Why? The Facts Speak for Themselves

The Greatest Negative Impact of HIV/AIDS in the U.S. is among African-Americans, then Hispanics

According to the U.S. Centers for Disease Control (CDC), for the year 2005, although African-Americans made up 13% of the total U.S. population according to the U.S. Census Bureau, they were an estimated 50% of all AIDS cases in the United States. Hispanic Americans, who represented 14% of the U.S. population in 2005, were next most negatively affected, with an estimated 8% of all AIDS cases.
 

Another way of looking at the HIV/AIDS disparity in African-Americans is the cumulative, or overall, effect of HIV/AIDS since the beginning of "The Epidemic". Specifically, in 2005, although African-Americans were 13% of the U.S. population in, they totaled 68% of the estimated cumulative total of AIDS cases.

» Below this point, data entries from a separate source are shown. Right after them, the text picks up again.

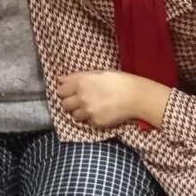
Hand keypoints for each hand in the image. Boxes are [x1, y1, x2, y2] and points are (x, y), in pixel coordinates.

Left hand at [54, 71, 169, 128]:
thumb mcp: (97, 73)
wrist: (135, 96)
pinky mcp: (95, 122)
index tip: (70, 92)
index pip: (60, 90)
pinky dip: (91, 119)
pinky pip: (87, 122)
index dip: (65, 92)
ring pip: (74, 115)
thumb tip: (60, 79)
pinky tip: (100, 112)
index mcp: (81, 82)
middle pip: (64, 105)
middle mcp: (82, 97)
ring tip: (92, 107)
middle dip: (70, 103)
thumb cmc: (118, 81)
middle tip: (80, 101)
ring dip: (80, 112)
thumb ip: (77, 77)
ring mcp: (88, 111)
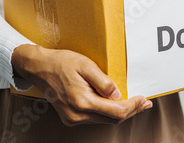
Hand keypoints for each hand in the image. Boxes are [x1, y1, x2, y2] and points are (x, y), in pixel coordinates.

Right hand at [12, 45, 151, 125]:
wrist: (38, 67)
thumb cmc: (61, 62)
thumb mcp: (85, 65)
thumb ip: (103, 82)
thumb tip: (118, 95)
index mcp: (82, 102)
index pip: (116, 111)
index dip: (133, 106)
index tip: (143, 99)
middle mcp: (77, 115)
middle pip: (112, 119)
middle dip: (131, 111)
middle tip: (145, 103)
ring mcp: (72, 118)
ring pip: (104, 120)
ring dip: (121, 113)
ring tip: (135, 103)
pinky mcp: (70, 117)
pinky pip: (95, 118)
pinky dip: (108, 113)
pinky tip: (116, 104)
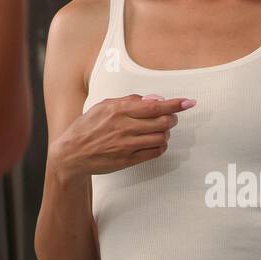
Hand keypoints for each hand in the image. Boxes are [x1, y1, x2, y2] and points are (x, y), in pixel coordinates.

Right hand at [50, 94, 193, 178]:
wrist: (72, 153)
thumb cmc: (88, 127)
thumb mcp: (103, 106)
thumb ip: (128, 101)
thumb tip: (154, 99)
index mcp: (118, 110)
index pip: (153, 106)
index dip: (174, 104)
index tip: (189, 102)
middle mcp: (124, 127)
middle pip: (162, 122)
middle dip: (172, 119)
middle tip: (170, 118)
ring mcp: (126, 145)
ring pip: (160, 138)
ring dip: (165, 133)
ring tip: (159, 131)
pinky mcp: (128, 160)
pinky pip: (154, 153)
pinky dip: (160, 146)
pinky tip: (155, 143)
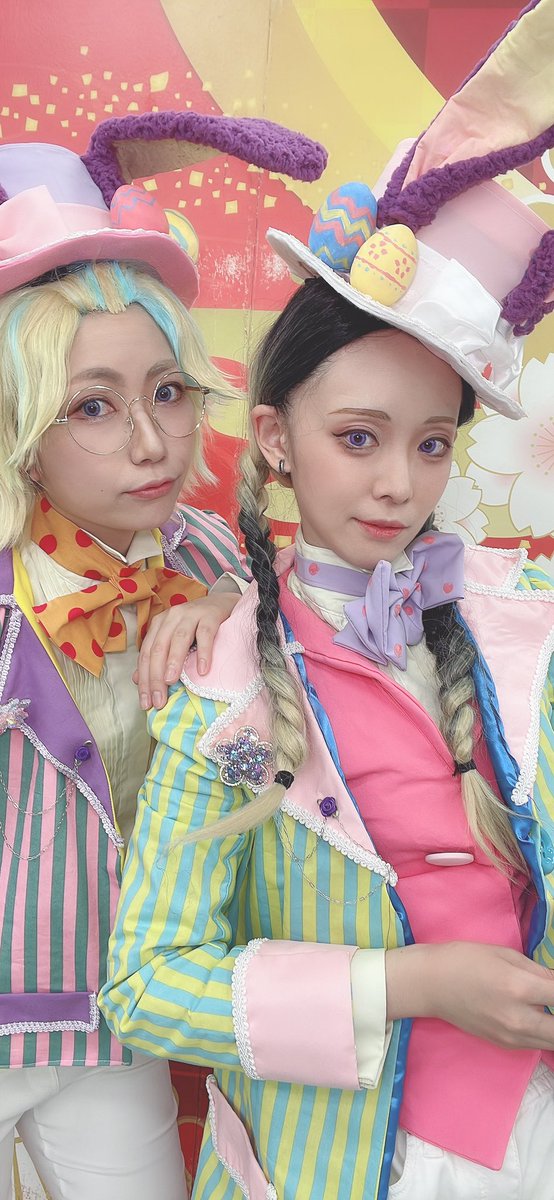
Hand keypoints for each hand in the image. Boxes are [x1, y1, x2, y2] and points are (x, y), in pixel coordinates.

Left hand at [134, 591, 240, 709]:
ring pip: (178, 639)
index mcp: (159, 623)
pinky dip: (203, 652)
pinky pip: (205, 634)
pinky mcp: (211, 615)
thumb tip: (137, 680)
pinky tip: (202, 670)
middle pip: (159, 648)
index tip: (146, 703)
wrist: (224, 603)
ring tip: (170, 682)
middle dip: (155, 677)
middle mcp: (172, 617)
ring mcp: (191, 614)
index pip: (146, 654)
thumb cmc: (198, 626)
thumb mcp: (175, 640)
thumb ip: (158, 657)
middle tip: (158, 701)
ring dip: (173, 662)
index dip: (144, 680)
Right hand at [385, 941, 553, 1049]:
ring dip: (552, 1024)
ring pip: (552, 1041)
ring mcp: (511, 1037)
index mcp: (519, 988)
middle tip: (549, 998)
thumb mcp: (505, 954)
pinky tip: (536, 1014)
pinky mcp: (504, 1045)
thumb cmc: (466, 960)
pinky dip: (542, 1032)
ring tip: (543, 1006)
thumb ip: (538, 970)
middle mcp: (519, 1018)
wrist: (431, 985)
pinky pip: (536, 1043)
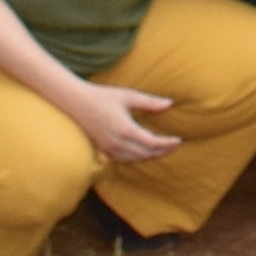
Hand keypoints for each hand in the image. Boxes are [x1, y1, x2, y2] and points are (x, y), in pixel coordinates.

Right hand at [65, 79, 179, 166]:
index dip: (167, 144)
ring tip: (164, 150)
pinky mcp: (104, 150)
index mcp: (125, 129)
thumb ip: (149, 102)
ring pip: (136, 159)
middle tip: (175, 146)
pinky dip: (138, 158)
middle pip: (146, 154)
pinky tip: (145, 153)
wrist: (76, 103)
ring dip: (151, 156)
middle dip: (163, 151)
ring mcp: (109, 148)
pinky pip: (125, 160)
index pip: (152, 143)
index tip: (179, 141)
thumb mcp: (128, 95)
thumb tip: (169, 103)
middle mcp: (117, 142)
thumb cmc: (103, 96)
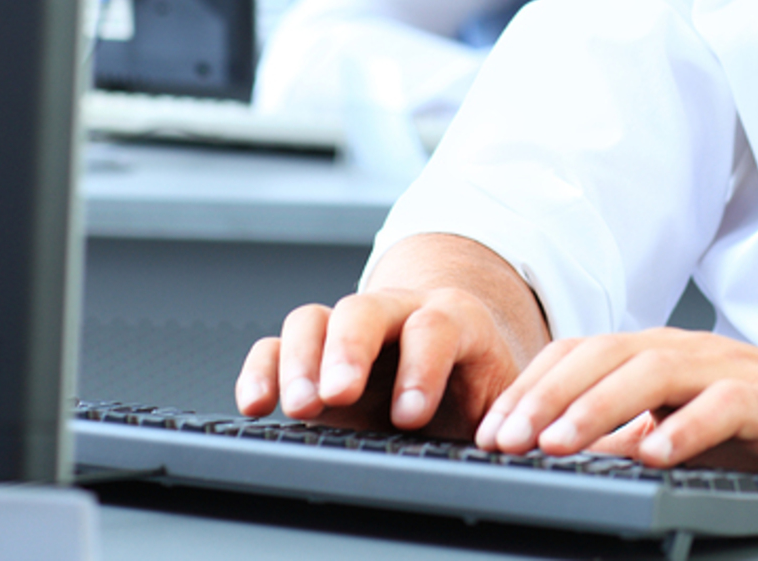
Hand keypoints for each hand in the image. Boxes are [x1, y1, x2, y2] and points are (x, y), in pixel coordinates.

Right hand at [236, 286, 526, 436]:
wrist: (456, 364)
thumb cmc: (479, 388)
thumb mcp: (501, 402)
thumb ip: (499, 417)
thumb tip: (500, 446)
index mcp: (454, 320)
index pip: (435, 325)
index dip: (422, 366)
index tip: (411, 414)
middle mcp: (396, 315)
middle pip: (367, 310)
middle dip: (350, 350)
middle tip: (339, 393)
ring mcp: (350, 332)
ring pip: (315, 320)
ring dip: (301, 361)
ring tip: (301, 407)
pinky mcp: (312, 355)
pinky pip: (276, 345)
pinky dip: (261, 369)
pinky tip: (256, 404)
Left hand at [473, 328, 757, 495]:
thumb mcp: (687, 431)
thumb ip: (633, 434)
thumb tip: (569, 453)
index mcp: (661, 355)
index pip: (581, 356)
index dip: (532, 388)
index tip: (490, 430)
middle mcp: (688, 351)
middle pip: (604, 356)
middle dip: (546, 396)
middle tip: (504, 439)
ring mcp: (729, 369)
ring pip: (652, 372)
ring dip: (597, 407)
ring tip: (557, 443)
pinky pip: (721, 405)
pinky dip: (684, 427)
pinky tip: (652, 452)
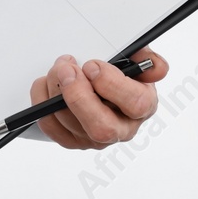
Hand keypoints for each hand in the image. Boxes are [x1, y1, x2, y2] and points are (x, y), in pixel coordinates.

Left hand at [29, 48, 166, 148]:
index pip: (136, 104)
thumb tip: (155, 68)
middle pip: (102, 128)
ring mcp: (95, 138)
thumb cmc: (119, 74)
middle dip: (78, 96)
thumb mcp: (135, 60)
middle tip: (66, 70)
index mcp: (142, 106)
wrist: (99, 85)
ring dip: (56, 91)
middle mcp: (121, 128)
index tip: (92, 65)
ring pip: (71, 124)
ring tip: (58, 69)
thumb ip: (146, 58)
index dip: (111, 83)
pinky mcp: (73, 140)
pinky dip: (42, 103)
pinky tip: (47, 85)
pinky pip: (52, 128)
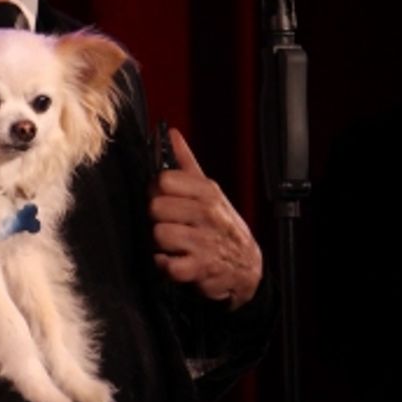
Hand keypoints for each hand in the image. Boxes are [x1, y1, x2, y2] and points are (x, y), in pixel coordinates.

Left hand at [150, 128, 262, 307]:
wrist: (246, 266)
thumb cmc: (222, 226)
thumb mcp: (210, 192)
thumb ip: (186, 163)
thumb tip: (170, 133)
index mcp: (207, 192)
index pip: (164, 180)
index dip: (157, 190)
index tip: (164, 199)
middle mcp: (207, 213)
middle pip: (156, 208)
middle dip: (157, 218)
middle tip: (170, 224)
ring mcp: (204, 241)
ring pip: (159, 234)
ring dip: (160, 243)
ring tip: (173, 244)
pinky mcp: (199, 268)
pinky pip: (167, 264)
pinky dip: (166, 266)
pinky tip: (174, 261)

Another striking finding in the CDC 2006 U.S. data reports was that while the age-adjusted death rate from HIV was 2.3 deaths per 100,000 population for Caucasians, the mortality or death rate for African-Americans was 20.4 deaths per 100,000, and for Hispanics it was 5.3 per 100,000. The Health Trends by Health Power Section of Health Power's web site provides additional tables related to HIV/AIDS by race and ethnicity.

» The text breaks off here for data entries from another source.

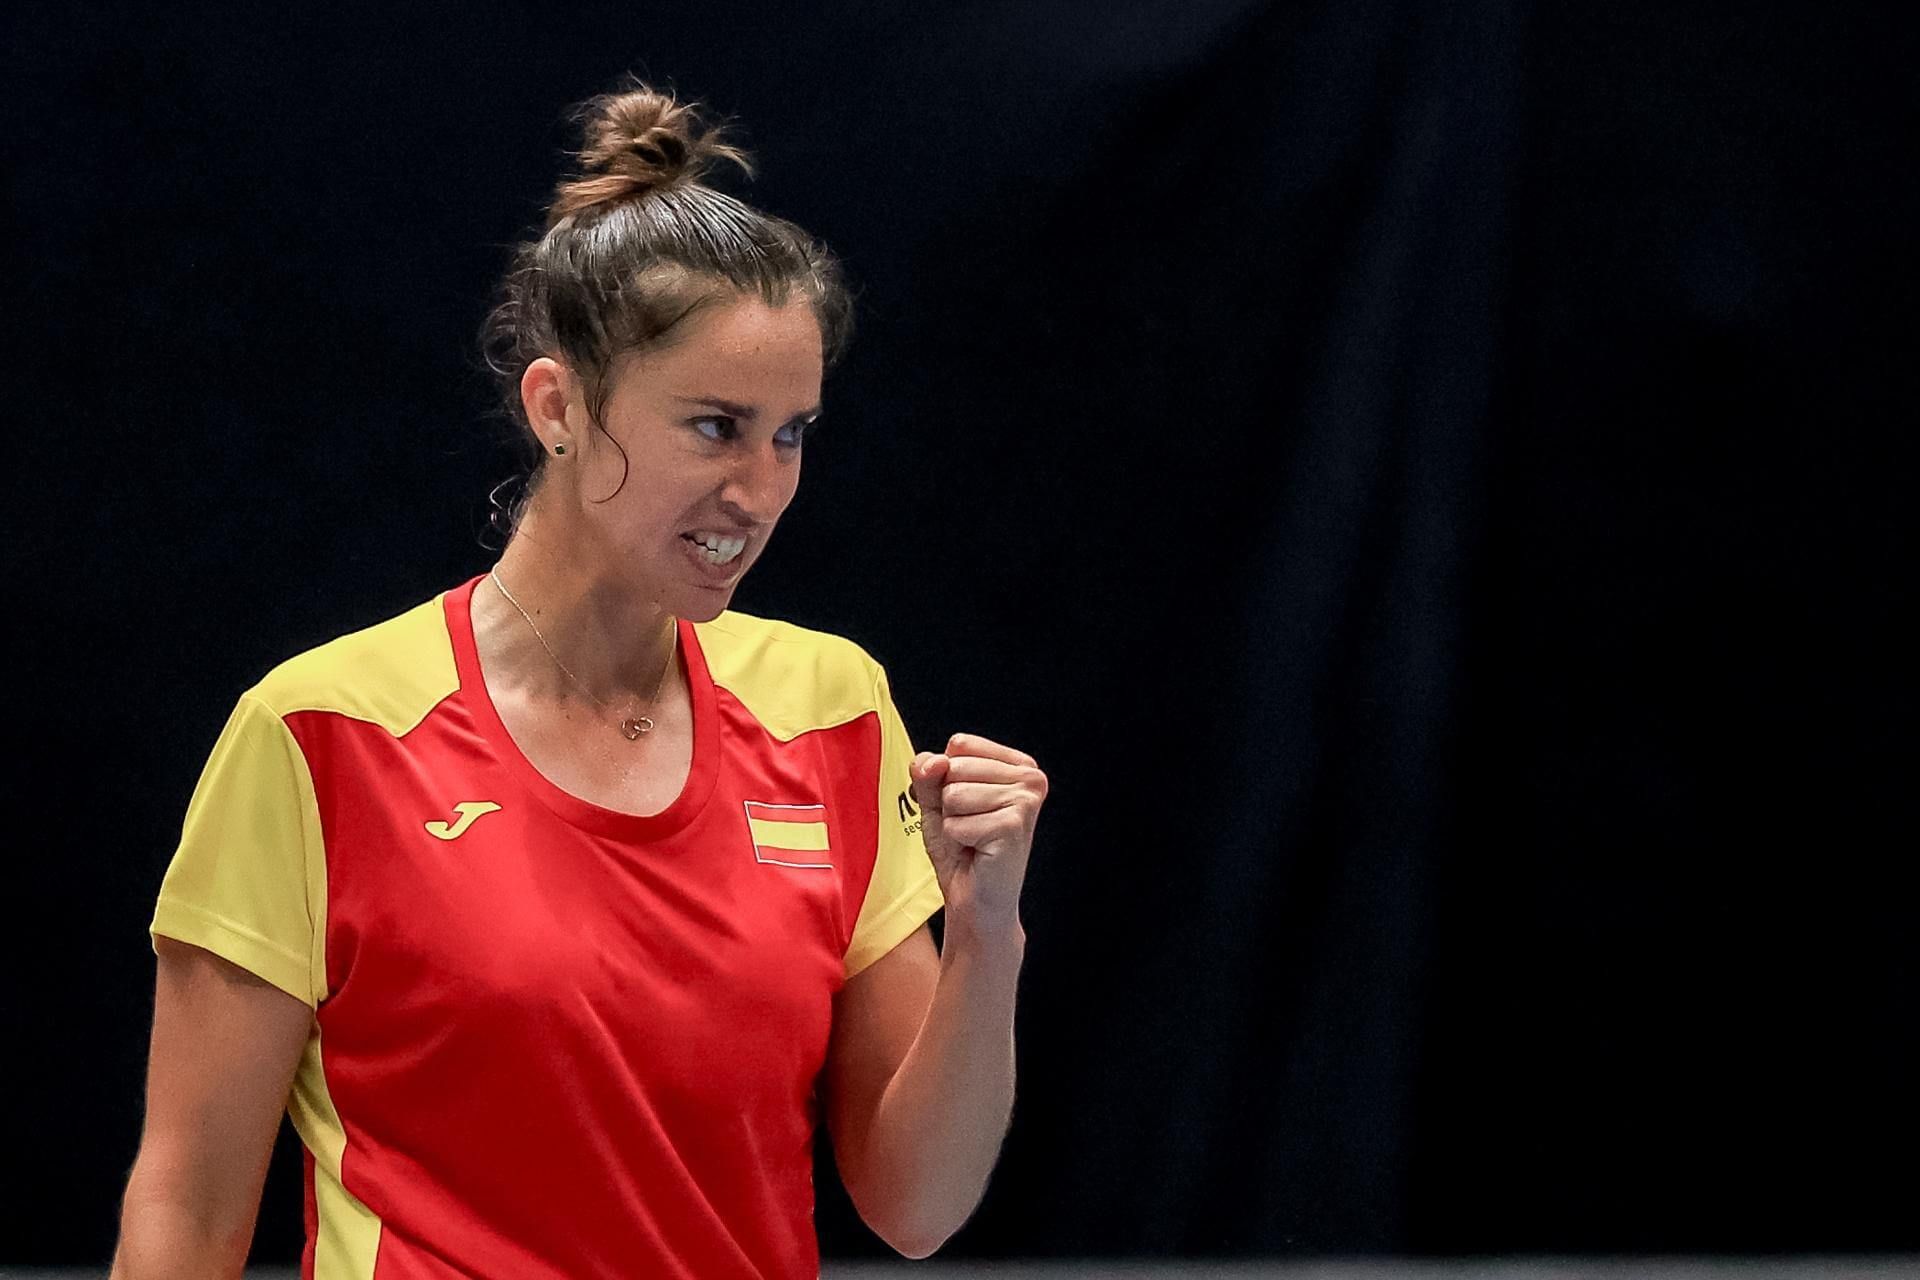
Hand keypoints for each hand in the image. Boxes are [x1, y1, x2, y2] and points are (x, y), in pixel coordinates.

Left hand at [910, 733, 1047, 935]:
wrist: (975, 898)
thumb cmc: (962, 849)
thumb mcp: (936, 800)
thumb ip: (928, 772)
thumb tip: (935, 762)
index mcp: (1017, 764)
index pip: (960, 743)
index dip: (946, 777)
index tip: (964, 805)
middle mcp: (1029, 777)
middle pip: (954, 767)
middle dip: (948, 803)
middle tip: (970, 827)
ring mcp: (1024, 800)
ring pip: (953, 793)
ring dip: (953, 823)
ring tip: (974, 839)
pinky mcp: (1013, 825)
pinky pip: (956, 822)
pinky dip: (957, 840)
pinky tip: (978, 851)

African-American and Hispanic Women at Much Greater Risk

Today, women account for one-fourth of all new HIV/AIDS diagnoses:

  • Of the 126,964 women living with HIV/AIDS in 2005, 64% were African-American and 15% were Hispanic;
  • Further, the rate of AIDS diagnosis in African-American women was 23 times the rate in white women.

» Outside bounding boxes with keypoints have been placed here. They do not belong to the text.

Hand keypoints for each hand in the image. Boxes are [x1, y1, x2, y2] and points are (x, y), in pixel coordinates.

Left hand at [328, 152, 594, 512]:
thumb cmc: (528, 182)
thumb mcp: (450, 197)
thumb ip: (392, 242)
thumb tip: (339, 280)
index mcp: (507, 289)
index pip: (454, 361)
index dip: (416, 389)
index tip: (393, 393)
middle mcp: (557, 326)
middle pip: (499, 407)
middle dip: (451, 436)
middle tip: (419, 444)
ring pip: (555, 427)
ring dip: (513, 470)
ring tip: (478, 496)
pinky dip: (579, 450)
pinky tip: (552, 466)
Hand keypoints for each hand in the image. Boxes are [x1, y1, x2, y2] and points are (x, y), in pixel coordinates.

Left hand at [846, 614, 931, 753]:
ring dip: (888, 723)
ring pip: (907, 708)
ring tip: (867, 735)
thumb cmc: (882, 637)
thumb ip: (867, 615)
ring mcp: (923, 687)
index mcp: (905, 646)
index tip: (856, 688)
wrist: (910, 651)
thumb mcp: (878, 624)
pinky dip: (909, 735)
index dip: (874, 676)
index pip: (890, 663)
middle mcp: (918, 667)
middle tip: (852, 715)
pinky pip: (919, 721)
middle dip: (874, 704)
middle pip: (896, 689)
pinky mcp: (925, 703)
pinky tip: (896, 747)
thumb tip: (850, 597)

    Contributing to the very high incidence of HIV/AIDS in African-American, and then Hispanic women, is the fact that an unknown but significant number of their male partners and acquaintances also have sex with men, often without the women's knowledge. Some of these men do not consider themselves gay or bisexual, and refer to themselves as on the Down Low. The Down Low is discussed further in What It Means, Health Power's web site glossary. The various challenges for all involved associated with this practice requires that:

    • African-American and Hispanic women become better informed about how to protect themselves from HIV, and act on that knowledge;
    • The public health community, physicians and other health professionals, and researchers give a higher priority to health education, behavioral research, and the availability of support networks and related resources in disproportionately affected communities of color.

    Of the 207,810 men who reported having sex with men (MSM), 32% or one-third of the total was African-American men and 16% were Hispanic. Further, of the MSM who reported injecting drugs, another major risk factor for HIV, 39% were African-American and 14% were Hispanic.

    Dr. Anthony Fauci, Director of the National Institute of Allergy and Infectious Diseases of the National Institutes of Health and a widely recognized HIV/AIDS expert, noted in several interviews regarding this year's World AIDS Day, Complacency on AIDS is dangerous.

    Further, when asked Who is the face of AIDS in the U.S. today? His response, in essence, was:

    • o A young African-American woman infected by a partner who she did not know. . . was infected, and had no reason to believe she needed to, or even had the means to, protect herself.
    • A young African-American man, who is bi-sexual, and because of the stigma associated with being gay, superimposed on the stigma with being infected, does not seek counsel nor appreciate what he needs to do to decrease or eliminate.

Now, almost 50% of men with HIV/AIDS are African-American, and in women, almost 60% are in African-American women. Again, additional racial/ethnic statistics on HIV/AIDS can be easily obtained from the Health Trends by Health Power Section of Health Power's web site.

All women of color, especially African-American women, who bear the greatest burden from HIV/AIDS, need to be well informed about the Down Low, and to increase their knowledge, skills, and determination to protect themselves and their futures. Hopefully their sense of self worth will be enough to motivate them to do so. However, if not, they will hopefully do so for the good of those they love. . . or in the reverse, do so for the good of those who love them.

Participation in women's support groups (even two people can be a group), can help women better protect themselves and their futures.